Hi all, I want to start by saying I’m a novice Ceramic and ComposeDB user. I have about 2 days of experience under my belt so please bear with me. My original message is here in the discord channel: Discord
I’m building a metadata logging service aimed at the data science community, and ideally on ComposeDB. I love the GraphQL interface. I have some questions regarding using Ceramic in production that I believe an architecture diagram would clear up for me and be extremely valuable on the “Running in production” guide.
I’m following the “Running in production” guide and I noticed that AWS S3 storage is recommended as the datastore. I’m guessing this is only for disaster recovery, but it raises the question of how often is data actually landing on IPFS if I’m using Ceramic? Say one of my users writes a JSON Object via GraphQL, does that data go straight to IPFS or is there a delay? In keeping with the goal of decentralization, I don’t want to own a storage object with my users data but I understand why it might be needed temporarily.
Thanks for your post, @block-ops.eth!
AWS S3 is optionally used as the IPFS backend (i.e. where IPFS data is actually stored), so data is always landing on IPFS, just being housed in S3 via the
You can change this via configuration and choose to store this data on a mounted filesystem instead.
Please note that user data must be stored somewhere. Even if data were stored on the filesystem instead, that filesystem is still a point of failure/control, whether it’s a mounted volume in AWS, etc. or a hard disk on a server in a basement, since each of these resources will be controlled by someone.
Decentralization is achieved by having multiple interested parties run their own nodes, with more than one node “pinning” important data so that even if all but one node with that data pinned were to go down, that data will continue to be accessible.
In fact, your users can themselves run Ceramic nodes to pin their own data so that it is never lost.
Here’s a simplified architecture diagram of what a Ceramic node looks like.
Hope this made sense Let me know if you have more questions.
Absolutely, thank you for this explanation!
I was considering only hosting this service in AWS then figuring out how to fund it later, but given your explanation, it sounds like it may actually be better if I offer up a docker-compose.yml which includes a ceramic node, an ipfs daemon, and my application for the user to interact with. I think that serves not only my purpose but also adds more nodes to Ceramic which would be helpful?
This is actually how I’m developing now. Is there any reason you can think of I wouldn’t be able to carry this setup through to mainnet?
Please note that eventually there will be an incentivized network and node operators will be required to fund their nodes through the network token.
Another thing to note is that having multiple instances of your application will not automatically sync relevant data across all instances of the app, but if you bake in indexing for the models you create, that should make any running instances of your app aware of the same data.
Lastly, I would suggest looking at DIDSession and CACAO so that users will own their data and not the app itself, wherever it is running.
That’s the goal, do you have any examples or docs on baking in indexing? I’ll admit you lost me there.

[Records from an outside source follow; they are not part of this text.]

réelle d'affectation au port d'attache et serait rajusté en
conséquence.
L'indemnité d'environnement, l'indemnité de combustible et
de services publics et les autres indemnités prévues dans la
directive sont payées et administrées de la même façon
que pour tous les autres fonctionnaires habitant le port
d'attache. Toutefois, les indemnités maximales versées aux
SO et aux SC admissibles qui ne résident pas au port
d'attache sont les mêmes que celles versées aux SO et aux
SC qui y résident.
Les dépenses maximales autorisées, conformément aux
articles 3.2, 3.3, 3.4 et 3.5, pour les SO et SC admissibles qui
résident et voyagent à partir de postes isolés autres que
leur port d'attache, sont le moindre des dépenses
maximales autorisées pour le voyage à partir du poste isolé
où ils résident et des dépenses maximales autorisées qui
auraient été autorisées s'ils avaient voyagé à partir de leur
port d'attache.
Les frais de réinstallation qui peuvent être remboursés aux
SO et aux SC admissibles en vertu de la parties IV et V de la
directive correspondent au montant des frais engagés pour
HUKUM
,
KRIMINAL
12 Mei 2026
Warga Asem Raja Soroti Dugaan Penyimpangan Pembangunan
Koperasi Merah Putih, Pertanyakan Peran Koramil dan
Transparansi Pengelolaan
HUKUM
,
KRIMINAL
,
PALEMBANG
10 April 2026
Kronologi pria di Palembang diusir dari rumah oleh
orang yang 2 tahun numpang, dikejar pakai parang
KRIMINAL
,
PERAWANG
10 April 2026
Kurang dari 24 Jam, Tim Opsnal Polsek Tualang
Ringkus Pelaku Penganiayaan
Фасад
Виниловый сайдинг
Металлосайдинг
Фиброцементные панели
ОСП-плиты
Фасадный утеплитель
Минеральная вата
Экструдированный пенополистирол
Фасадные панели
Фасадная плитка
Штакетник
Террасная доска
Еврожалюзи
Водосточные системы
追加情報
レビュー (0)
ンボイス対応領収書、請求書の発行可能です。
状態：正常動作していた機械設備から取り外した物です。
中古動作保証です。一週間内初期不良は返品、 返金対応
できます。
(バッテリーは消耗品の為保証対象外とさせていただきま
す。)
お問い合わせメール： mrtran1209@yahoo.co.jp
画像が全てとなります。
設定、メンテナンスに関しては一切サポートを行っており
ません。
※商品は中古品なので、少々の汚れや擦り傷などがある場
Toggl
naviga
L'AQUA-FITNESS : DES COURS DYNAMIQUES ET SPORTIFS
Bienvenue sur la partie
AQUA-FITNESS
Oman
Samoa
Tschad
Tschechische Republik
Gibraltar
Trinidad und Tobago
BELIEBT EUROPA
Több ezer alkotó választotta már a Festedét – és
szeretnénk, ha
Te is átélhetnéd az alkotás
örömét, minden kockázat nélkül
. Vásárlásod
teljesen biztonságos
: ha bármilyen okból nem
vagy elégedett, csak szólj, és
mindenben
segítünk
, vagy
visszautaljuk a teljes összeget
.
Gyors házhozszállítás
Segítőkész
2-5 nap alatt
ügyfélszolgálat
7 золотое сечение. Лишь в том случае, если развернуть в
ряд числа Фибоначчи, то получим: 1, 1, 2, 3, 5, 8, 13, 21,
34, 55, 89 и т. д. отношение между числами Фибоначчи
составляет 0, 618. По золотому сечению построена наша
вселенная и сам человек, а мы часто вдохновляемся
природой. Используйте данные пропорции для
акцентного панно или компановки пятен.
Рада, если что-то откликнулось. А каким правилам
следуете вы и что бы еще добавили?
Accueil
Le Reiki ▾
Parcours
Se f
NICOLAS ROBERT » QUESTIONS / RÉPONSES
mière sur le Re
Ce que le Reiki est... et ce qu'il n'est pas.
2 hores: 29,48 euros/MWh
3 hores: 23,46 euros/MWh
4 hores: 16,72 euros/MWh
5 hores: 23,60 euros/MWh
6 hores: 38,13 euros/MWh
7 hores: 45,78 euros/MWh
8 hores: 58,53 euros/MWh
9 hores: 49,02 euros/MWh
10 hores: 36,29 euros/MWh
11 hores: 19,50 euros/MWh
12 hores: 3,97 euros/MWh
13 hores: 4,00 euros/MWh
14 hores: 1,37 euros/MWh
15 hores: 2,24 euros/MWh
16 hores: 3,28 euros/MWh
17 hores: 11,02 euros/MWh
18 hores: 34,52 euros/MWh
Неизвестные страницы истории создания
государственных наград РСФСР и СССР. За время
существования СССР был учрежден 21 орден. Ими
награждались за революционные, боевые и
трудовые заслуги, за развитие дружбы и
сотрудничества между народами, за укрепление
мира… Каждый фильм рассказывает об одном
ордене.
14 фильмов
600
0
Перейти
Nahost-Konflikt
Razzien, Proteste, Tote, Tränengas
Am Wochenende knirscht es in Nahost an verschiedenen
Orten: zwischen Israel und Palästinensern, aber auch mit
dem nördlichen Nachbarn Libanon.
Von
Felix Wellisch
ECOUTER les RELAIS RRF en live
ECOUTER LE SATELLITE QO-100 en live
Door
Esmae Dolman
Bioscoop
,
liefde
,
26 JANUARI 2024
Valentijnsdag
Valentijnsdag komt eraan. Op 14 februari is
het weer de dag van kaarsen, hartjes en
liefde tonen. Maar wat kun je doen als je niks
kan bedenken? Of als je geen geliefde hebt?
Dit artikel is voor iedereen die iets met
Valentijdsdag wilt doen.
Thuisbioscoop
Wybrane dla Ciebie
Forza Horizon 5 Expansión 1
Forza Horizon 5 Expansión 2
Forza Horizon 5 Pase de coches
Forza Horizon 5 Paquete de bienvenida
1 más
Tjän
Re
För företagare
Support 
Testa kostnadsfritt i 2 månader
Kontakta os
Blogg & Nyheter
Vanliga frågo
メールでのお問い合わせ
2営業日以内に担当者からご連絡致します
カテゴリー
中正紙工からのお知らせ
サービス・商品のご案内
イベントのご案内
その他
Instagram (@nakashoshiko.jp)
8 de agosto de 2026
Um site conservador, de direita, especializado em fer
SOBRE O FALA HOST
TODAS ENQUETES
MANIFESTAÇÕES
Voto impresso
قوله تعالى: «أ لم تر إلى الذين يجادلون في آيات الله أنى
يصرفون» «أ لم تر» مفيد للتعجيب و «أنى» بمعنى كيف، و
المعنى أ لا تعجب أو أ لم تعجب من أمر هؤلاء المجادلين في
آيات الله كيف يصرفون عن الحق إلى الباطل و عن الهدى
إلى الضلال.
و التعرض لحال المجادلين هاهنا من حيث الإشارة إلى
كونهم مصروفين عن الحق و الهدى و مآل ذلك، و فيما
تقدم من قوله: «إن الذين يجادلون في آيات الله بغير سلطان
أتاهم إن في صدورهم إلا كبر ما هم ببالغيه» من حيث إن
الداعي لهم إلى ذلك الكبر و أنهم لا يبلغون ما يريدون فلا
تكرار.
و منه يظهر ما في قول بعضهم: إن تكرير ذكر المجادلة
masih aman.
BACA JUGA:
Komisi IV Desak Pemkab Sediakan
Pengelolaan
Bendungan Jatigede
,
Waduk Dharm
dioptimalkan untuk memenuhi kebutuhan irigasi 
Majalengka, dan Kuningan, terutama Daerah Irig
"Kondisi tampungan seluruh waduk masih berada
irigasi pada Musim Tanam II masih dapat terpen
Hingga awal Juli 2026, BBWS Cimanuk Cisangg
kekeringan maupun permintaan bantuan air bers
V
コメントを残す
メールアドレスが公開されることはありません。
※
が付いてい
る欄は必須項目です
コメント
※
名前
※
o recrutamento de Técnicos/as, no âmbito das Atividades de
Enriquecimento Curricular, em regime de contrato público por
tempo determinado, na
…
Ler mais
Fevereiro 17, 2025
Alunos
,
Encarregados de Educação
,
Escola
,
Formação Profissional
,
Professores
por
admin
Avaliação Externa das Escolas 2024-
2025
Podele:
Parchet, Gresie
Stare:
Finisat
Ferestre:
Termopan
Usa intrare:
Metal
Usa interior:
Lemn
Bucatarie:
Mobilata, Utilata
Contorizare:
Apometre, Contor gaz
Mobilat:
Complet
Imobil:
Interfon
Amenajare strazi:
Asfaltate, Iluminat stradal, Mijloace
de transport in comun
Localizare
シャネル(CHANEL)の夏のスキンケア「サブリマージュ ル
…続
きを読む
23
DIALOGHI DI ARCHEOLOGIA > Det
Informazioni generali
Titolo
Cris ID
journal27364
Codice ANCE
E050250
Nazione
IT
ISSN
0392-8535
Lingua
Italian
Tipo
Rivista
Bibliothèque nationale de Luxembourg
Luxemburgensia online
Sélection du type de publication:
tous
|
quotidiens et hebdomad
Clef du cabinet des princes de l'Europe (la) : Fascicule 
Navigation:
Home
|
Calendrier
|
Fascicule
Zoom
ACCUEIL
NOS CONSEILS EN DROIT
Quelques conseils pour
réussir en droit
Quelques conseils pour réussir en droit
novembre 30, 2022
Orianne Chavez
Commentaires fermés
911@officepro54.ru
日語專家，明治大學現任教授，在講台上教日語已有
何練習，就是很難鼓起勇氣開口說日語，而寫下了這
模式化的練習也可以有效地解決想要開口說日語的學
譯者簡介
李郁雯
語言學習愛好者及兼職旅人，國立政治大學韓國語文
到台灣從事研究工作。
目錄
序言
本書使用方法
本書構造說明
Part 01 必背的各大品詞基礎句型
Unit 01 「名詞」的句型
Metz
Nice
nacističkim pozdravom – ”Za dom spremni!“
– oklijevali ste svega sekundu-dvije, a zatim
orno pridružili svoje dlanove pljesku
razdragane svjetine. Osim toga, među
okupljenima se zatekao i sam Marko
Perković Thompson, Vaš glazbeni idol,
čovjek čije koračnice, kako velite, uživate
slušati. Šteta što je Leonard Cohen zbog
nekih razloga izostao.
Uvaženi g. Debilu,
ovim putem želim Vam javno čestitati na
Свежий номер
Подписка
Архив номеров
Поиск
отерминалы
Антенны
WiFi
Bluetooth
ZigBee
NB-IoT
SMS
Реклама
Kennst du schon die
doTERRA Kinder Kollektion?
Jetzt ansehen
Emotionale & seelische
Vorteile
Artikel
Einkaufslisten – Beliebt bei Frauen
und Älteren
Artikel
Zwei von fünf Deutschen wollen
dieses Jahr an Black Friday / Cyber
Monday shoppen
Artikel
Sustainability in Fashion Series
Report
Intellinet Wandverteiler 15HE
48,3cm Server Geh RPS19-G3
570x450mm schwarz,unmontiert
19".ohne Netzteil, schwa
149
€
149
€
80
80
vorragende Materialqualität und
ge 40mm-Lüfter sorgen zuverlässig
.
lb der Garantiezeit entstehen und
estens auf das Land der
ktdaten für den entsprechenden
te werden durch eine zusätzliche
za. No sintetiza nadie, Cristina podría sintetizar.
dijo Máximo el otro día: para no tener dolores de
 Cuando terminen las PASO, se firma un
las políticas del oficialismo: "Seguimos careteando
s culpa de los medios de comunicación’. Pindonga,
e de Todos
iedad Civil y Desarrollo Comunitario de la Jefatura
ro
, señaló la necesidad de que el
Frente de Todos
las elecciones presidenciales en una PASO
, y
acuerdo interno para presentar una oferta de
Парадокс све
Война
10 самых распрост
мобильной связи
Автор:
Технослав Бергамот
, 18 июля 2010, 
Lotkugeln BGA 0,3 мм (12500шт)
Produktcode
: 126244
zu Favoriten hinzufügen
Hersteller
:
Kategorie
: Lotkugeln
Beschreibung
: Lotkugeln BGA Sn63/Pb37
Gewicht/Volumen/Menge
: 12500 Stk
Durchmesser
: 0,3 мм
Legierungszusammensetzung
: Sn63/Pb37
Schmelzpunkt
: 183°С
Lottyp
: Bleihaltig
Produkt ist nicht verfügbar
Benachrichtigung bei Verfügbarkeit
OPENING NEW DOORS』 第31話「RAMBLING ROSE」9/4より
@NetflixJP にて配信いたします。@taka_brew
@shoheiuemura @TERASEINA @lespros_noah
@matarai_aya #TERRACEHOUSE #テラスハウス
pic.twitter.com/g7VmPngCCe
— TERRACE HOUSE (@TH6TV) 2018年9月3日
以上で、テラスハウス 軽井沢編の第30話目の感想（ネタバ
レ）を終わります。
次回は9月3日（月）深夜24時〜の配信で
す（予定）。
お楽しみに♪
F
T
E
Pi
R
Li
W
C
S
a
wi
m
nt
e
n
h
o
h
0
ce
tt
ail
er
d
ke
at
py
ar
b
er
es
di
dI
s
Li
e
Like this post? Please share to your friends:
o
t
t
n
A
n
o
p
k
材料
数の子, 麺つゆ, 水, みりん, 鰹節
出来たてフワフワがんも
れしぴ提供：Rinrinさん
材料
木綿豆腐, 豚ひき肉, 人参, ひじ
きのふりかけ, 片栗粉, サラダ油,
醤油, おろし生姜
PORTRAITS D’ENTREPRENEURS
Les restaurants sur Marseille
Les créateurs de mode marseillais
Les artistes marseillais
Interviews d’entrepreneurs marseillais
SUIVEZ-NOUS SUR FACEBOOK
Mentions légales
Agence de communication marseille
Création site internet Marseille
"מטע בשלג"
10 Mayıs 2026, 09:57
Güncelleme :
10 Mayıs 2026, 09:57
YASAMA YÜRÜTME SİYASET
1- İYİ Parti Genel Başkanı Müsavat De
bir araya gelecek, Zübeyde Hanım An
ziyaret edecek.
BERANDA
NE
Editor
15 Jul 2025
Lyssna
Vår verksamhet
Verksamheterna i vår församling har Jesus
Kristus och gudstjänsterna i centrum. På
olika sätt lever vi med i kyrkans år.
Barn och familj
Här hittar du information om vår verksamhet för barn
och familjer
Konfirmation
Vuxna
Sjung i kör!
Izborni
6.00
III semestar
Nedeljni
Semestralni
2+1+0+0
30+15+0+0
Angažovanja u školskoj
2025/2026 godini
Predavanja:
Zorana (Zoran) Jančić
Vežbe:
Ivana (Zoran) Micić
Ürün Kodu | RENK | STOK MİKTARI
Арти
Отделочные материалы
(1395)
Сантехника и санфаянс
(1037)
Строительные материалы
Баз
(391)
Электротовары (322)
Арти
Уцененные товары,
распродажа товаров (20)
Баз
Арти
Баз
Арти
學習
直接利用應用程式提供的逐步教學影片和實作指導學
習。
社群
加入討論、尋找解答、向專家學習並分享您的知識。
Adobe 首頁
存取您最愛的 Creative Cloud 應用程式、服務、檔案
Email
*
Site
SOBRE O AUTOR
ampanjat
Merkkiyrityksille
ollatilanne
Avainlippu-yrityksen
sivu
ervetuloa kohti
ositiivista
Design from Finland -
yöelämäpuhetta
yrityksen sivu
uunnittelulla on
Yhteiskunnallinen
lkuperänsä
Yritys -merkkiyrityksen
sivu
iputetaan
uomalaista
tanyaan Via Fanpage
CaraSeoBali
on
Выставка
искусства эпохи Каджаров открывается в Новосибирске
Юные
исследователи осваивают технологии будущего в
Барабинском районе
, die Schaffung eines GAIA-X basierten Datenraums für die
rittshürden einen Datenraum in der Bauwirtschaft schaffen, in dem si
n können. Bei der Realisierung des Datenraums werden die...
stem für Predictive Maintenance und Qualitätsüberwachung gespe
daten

Don’t think there are docs specifically about that but if you look at the ComposeDB docs here, you should be able to set indexing up for your data models. Then, you could publish the model IDs in your README and/or add
composedb CLI commands to your
docker-compose script that automatically set up indexing for those IDs on the Ceramic node at startup.
I’m thinking aloud here so some of these steps might be slightly different when you try them though don’t hesitate to ask if you run into any issues.
Fantastic, you’ve been a life saver here @mohsin !
You’re welcome, I’m excited to see what you build!!
Here’s another architecture diagram that’s a bit more detailed and shows the ComposeDB stack as well
Ooo yes!! I forgot about that one! Thanks, @spencer.